The whole set can be trained with the inflection game.  Individual items can be trained with
multiple choice/flash cards.  

All of the special code for pronouns, articles, verbs, nouns, comparison forms, gender gone 
and replaced with generic code to handle sets of words and projections.  Parley can keep
the same grammar creation dialog, but you can add any word to gender.  Furthermore,
any  set of words in word types is equally valid as a set for the inflection tool.

The only change to the editor UI is to add to the inflection tool the option to select a list of word types.
Once one/more word types is selected there will be one box per tuple for an answer.

The second suggestion is to solve the regular conjugation problem.  
The solution is to facilitate some form of regular expression use to generate constructed
answers.  It provides that added bonus of generalizing all constructions not just conjugations.

I emphasize that this part of the UI would be considered an advanced option, disabled by 
default in the editor.  It is completely transparent in the training portion of Parley.  
With some examples I think that the simple case of prefixes/suffixes will be copy pastable
by many users. Perhaps simple cases could also have their own UI item similar to conjugation currently.

First I'll provide a motivating example.  Then I'll present the solution.

The motivating example is regular English plurals.  For the lists 
[single, plural], [cat, dog, bear, house, homes, shack, car, automobile, truck]
, all of the plurals are obtained by just adding an 's'.  The typical lesson creator will just proceed 
through the list and add an s to every plural.  The advanced user should have the 
option to specify
(plural, [cat, dog, bear, house, homes, shack, car, automobile, truck]) -> grab the root and tack on an s

I proposed passing the tuple to a regular expression search and replace provided 
by the lesson creator.  I would separate the individual items of the tuple with the
secondary separator. So for this specific example the search pattern for single case would be
single;(*)
The replacement pattern for single case would be
\1
The search pattern for plural would be
plural;(*)
The replacement pattern for plural case would be
\1s

The UI would need: a toggle for each list so the lesson creator can specify which 
list are fully expanded and which are dealt with by the regular expression,  a popup explaining the
secondary separator convention, and a box showing the results of the regular expression editing.
This is exactly as complicated as the various regular expression helpers in existence.

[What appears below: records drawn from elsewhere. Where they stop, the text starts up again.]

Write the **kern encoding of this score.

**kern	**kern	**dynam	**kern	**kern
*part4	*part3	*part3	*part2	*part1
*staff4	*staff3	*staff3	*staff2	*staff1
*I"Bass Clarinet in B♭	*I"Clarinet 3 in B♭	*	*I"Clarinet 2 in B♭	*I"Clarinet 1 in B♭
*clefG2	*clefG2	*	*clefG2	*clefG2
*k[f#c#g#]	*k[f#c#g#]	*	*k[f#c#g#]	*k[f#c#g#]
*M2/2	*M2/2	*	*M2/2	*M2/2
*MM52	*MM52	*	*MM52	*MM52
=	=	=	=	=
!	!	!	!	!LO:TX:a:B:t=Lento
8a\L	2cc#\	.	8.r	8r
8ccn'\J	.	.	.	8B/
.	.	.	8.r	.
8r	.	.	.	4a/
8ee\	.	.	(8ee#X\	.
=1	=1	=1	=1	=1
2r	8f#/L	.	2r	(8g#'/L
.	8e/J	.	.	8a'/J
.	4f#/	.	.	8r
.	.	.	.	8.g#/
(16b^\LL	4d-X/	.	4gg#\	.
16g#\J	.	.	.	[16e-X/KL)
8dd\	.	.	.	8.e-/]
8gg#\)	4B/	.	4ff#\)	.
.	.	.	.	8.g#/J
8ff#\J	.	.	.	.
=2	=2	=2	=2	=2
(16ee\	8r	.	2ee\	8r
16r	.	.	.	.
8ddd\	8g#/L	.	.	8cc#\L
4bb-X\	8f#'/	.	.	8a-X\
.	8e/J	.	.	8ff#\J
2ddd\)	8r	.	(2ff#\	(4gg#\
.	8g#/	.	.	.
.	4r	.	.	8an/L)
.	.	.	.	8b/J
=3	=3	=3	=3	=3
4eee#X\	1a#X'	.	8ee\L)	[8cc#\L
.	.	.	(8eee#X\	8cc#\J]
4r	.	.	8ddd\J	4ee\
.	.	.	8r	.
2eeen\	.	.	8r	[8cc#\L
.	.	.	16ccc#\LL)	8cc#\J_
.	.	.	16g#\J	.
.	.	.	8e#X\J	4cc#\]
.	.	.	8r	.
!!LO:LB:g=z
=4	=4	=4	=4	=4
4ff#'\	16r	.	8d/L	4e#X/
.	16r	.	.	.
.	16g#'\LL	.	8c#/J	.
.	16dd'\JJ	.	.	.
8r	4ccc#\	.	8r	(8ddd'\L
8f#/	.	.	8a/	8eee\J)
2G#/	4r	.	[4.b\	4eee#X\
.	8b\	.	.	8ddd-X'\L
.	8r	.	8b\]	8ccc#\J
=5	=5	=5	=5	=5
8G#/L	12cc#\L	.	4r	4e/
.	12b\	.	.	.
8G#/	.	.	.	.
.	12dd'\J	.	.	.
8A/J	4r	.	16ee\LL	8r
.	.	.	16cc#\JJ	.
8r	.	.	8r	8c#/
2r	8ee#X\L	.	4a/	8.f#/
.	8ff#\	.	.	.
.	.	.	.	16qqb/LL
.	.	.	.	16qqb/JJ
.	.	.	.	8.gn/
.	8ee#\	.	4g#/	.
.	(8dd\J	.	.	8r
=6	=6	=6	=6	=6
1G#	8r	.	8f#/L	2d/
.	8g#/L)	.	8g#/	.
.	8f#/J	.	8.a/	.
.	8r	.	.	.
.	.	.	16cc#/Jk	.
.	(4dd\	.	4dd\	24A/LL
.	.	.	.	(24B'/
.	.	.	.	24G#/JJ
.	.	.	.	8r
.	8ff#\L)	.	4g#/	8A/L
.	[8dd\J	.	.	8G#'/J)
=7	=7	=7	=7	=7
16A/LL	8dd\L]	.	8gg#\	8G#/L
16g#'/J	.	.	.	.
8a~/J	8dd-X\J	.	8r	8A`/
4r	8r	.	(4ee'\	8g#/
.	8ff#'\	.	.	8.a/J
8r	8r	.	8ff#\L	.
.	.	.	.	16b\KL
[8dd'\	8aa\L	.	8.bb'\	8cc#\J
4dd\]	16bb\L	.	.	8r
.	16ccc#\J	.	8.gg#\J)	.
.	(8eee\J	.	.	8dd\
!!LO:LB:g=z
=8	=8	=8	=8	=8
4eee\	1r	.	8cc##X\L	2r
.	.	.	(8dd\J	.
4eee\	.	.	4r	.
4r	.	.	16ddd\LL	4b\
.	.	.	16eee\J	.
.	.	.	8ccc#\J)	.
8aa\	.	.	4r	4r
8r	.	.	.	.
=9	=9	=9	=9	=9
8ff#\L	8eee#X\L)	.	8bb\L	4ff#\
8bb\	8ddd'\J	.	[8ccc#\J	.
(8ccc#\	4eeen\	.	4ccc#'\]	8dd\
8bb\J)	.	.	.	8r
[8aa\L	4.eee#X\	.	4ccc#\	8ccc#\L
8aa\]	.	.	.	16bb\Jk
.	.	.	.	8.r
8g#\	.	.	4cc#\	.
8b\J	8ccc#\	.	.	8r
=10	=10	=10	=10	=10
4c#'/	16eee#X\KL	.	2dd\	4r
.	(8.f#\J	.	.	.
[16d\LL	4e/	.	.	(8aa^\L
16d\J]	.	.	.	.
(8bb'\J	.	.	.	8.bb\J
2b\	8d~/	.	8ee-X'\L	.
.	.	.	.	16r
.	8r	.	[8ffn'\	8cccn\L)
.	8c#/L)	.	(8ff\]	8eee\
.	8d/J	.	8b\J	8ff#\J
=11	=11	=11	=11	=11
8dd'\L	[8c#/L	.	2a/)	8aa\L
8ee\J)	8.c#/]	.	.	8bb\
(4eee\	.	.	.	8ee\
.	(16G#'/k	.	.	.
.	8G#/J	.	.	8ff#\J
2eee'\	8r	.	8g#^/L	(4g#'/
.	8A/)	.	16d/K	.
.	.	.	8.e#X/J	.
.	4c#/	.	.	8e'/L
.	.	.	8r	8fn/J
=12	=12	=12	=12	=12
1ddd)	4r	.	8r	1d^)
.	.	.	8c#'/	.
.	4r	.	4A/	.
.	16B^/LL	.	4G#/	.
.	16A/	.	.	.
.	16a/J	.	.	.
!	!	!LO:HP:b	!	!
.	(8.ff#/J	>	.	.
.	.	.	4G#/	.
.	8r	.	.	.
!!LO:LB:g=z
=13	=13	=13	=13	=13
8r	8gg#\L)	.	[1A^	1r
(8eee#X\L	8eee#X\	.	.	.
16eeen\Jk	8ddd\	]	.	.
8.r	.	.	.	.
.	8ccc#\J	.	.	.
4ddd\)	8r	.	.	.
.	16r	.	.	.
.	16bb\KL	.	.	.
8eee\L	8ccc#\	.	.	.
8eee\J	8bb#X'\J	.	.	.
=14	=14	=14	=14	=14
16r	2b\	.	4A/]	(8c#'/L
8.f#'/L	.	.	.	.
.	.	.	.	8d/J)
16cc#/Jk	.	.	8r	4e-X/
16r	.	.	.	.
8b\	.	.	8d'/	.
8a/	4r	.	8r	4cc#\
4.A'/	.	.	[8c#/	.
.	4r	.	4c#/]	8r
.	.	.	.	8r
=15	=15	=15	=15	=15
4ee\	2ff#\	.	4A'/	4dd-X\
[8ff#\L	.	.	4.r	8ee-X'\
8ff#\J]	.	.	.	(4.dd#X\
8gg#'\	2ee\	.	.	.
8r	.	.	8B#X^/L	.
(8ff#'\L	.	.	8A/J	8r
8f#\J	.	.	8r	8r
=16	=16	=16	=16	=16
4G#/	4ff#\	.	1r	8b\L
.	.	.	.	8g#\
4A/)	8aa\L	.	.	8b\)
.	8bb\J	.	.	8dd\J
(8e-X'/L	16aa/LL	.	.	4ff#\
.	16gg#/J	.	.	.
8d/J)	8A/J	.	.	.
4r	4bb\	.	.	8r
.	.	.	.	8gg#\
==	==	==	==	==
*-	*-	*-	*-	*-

Again constructions can be tested collectively in the inflection tool, or individually in multiple
choice/flash card game.  Training will be unchanged by this feature.

This is the full extent of the automatically generated content that I proposed.
I do envision the advanced student using it to create short sentences. 
I will use it to create sets of prepositional phrases, which are otherwise missing in Parley.
Parley is not going to have a deep understanding of grammar and 
make meaningful paragraphs.  

This solution is intentionally, open ended so that a motivated lesson 
creator can add considerable sophistication to the lesson plan.